Dit is een fragment van een verhaal dat nog niet af is.
Op het toneel staan zeven acteurs hun lippen rood te stiften. De zaal is bijna leeg, wat ervoor zorgt dat ik me bijzonder voel. Ik snap er weinig van. Ik hou er ook altijd van om voor te wenden dat ik film begrijp, terwijl iedereen mij glazig aankijkt. Boeken die iedereen al heeft gelezen kunnen mij dan weer niet zoveel schelen. Ik denk niet dat ik interessant probeer te doen, maar ik ben wel graag bijzonder.
Ik voel me hier fijner dan op kantoor. Bij de afdeling Human Resource Management ben ik iedereen te snel af, maar deze acteurs laten mij al minutenlang gissen naar hun verhaal. Mensen stiften hun lippen rood, omdat het dan lijkt alsof de lippen goed doorbloed zijn, wat dan weer het geval is als iemand seksueel opgewonden is. Je leest wel eens iets.
Naast me zit een meisje. In de trein gaan jonge vrouwen meestal niet naast me zitten. Het voelt alsof ik voor hen een bedreiging ben, daar snap ik weinig van. Ze zit naast me in de lege derde rij.

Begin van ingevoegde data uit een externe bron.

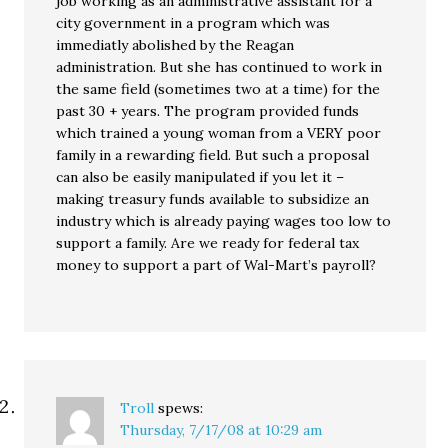
job working as an administrative assistant for a
city government in a program which was
immediatly abolished by the Reagan
administration. But she has continued to work in
the same field (sometimes two at a time) for the
past 30 + years. The program provided funds
which trained a young woman from a VERY poor
family in a rewarding field. But such a proposal
can also be easily manipulated if you let it –
making treasury funds available to subsidize an
industry which is already paying wages too low to
support a family. Are we ready for federal tax
money to support a part of Wal-Mart’s payroll?
Troll
spews:
Thursday, 7/17/08 at 10:29 am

Ze ruikt prettig (deels natuurlijk, deels geparfumeerd) , is slank, heeft lang haar en lacht op dezelfde momenten als ik. De andere vijftien mensen lachen als wij stil zijn. Op de voorste rij zitten de buren uit de tijd dat Mariette en ik nog in de nieuwbouwwijk woonden. Ze denken vast dat ik vreemdga. Vreemdgaan is ongeveer het ergste dat je kan overkomen als je in een nieuwbouwwijk woont.

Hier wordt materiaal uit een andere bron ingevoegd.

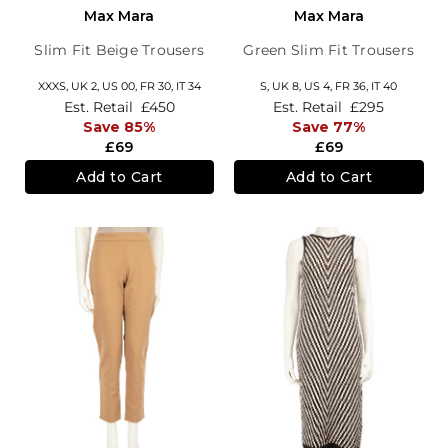
Max Mara
Max Mara
Slim Fit Beige Trousers
Green Slim Fit Trousers
XXXS,
UK 2
,
US 00
,
FR 30
,
IT 34
S,
UK 8
,
US 4
,
FR 36
,
IT 40
Est. Retail
£450
Est. Retail
£295
Save 85%
Save 77%
£69
£69
Add to Cart
Add to Cart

Ik heb mijn linkerbeen uit gewoonte over het rechter geslagen, maar dat been begint nu in te slapen. Ik twijfel of ik van been zal wisselen. Ik ben bang dat ik mij beweeg, dat ik haar aan zal raken. Veertigers horen jonge vrouwen niet aan te raken, daar komt altijd gedonder van. Ik zou het jammer vinden: het is prettig dat ze er is.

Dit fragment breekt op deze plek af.